What Is Stomach Cancer?

Stomach (gastric) cancer is cancer that starts in the cells lining the stomach. The stomach is an organ on the left side of the upper abdomen that digests food. The stomach is part of the digestive tract, a series of hollow, muscular organs joined in a long, twisting tube from the mouth to the anus. The digestive tract processes nutrients in foods that are eaten and helps pass waste material out of the body:

  • Food moves from the throat to the stomach through a tube called the esophagus.
  • After food enters the stomach, it is broken down by stomach muscles that mix the food and liquid with digestive juices.
  • After leaving the stomach, partly digested food passes into the small intestine and then into the large intestine.
  • The end of the large intestine, called the rectum, stores the waste from the digested food until it is pushed out of the anus during a bowel movement.
  • Types of stomach cancer

    Adenocarcinoma of the stomach begins in the mucus-producing cells in the innermost lining of the stomach. Nearly all stomach cancers are adenocarcinomas.

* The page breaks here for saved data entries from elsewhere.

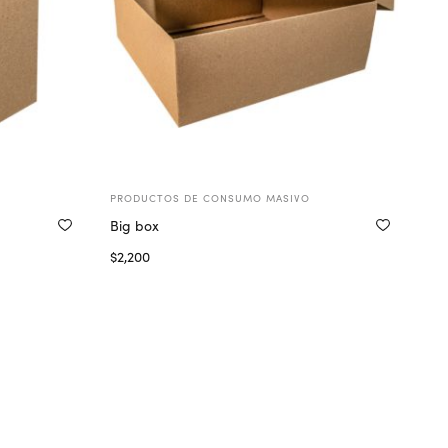
PRODUCTOS DE CONSUMO MASIVO
Big box
$
2,200
Seleccionar opciones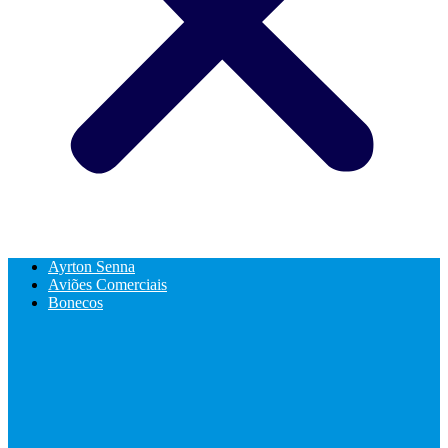
Ayrton Senna
Aviões Comerciais
Bonecos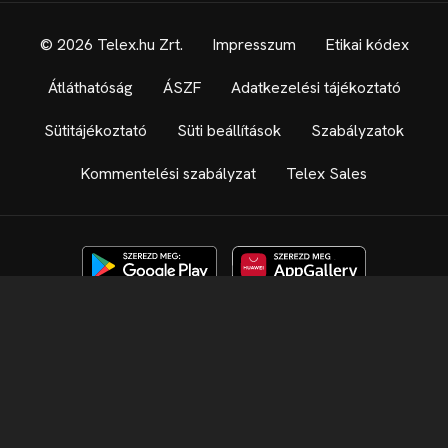
© 2026 Telex.hu Zrt.
Impresszum
Etikai kódex
Átláthatóság
ÁSZF
Adatkezelési tájékoztató
Sütitájékoztató
Süti beállítások
Szabályzatok
Kommentelési szabályzat
Telex Sales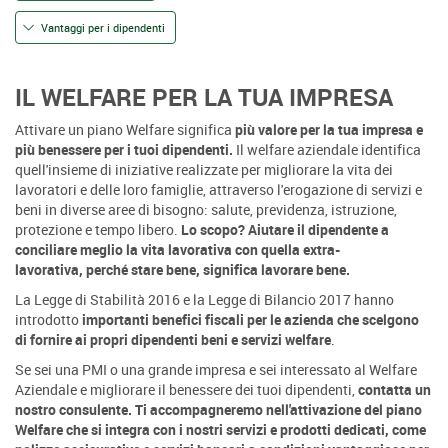
Vantaggi per i dipendenti
IL WELFARE PER LA TUA IMPRESA
Attivare un piano Welfare significa
più valore per la tua impresa e
più benessere per i tuoi dipendenti.
Il welfare aziendale identifica
quell'insieme di iniziative realizzate per migliorare la vita dei
lavoratori e delle loro famiglie, attraverso l'erogazione di servizi e
beni in diverse aree di bisogno: salute, previdenza, istruzione,
protezione e tempo libero.
Lo scopo? Aiutare il dipendente a
conciliare meglio la vita lavorativa con quella extra-
lavorativa, perché stare bene, significa lavorare bene.
La Legge di Stabilità 2016 e la Legge di Bilancio 2017 hanno
introdotto
importanti benefici fiscali per le azienda che scelgono
di fornire ai propri dipendenti beni e servizi welfare
.
Se sei una PMI o una grande impresa e sei interessato al Welfare
Aziendale e migliorare il benessere dei tuoi dipendenti,
contatta un
nostro consulente. Ti accompagneremo nell'attivazione del piano
Welfare che si integra con i nostri servizi e prodotti dedicati, come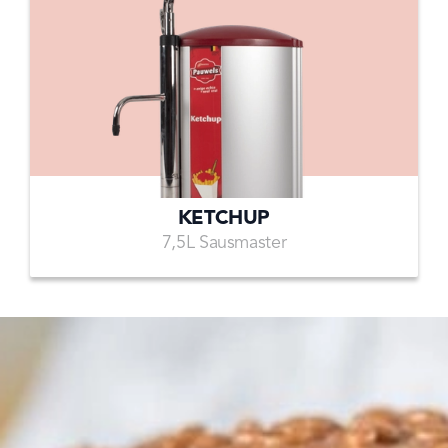
KETCHUP
7,5L Sausmaster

    Adenocarcinoma of the stomach is divided into two main classes, depending on where it forms in the stomach:

    • Gastric cardia cancer begins in the top inch of the stomach, just below where it meets the esophagus. Most adenocarcinomas are found in the gastric cardia.
    • Non-cardia gastric cancer is cancer that begins in all other sections of the stomach.

    Adenocarcinoma of the stomach also may be described as intestinal or diffuse, depending on how the cells look under a microscope:

    • Intestinal adenocarcinomas are well differentiated, meaning the cancer cells look similar to normal cells under a microscope.
    • Diffuse adenocarcinomas are undifferentiated or poorly differentiated, meaning the cancer cells look different from normal cells under a microscope. Diffuse adenocarcinomas tend to grow and spread more quickly than the intestinal type and be harder to treat.Stomach Cancer Causes and Risk Factors

      Stomach cancer is caused by certain changes to the way stomach cells function, especially how they grow and divide into new cells. There are many risk factors for stomach cancer, but many do not directly cause cancer. Instead, they increase the chance of DNA damage in cells that may lead to stomach cancer. To learn more about how cancer develops, see What Is Cancer?.

      A risk factor is anything that increases the chance of getting a disease. Some risk factors for stomach cancer, like tobacco use, can be changed. However, risk factors also include things people cannot change, like their age and family history. Learning about risk factors for stomach cancer is important because it can help you make choices that might prevent or lower your risk of getting it.

      Who gets stomach cancer

      Stomach cancer is the fifth most common cancer worldwide. It is more common in countries in East Asia, Eastern Europe, and South and Central America than in the United States and other Western countries.

      Anyone can get stomach cancer. In the United States, the disease occurs more often among Black, Hispanic, Asian/Pacific Islander, and American Indian/Alaska Native individuals than among White individuals. Males are nearly twice as likely as females to be diagnosed with stomach cancer, and Black males are nearly twice as likely as White males to die of it. In recent years, stomach cancer rates have been increasing in younger females, particularly among Hispanic females. Stomach cancer can be diagnosed at any age, but the risk increases as a person gets older.

      Risk factors for stomach cancer

      There are several risk factors for stomach cancer. Different risk factors may increase the risk of cancer in different parts of the stomach. For example, Helicobacter pylori (H. pylori) infection increases the risk of cancer in the lower and middle part of the stomach, while obesity and gastroesophageal reflux disease (GERD) increase the risk of cancer in the upper stomach.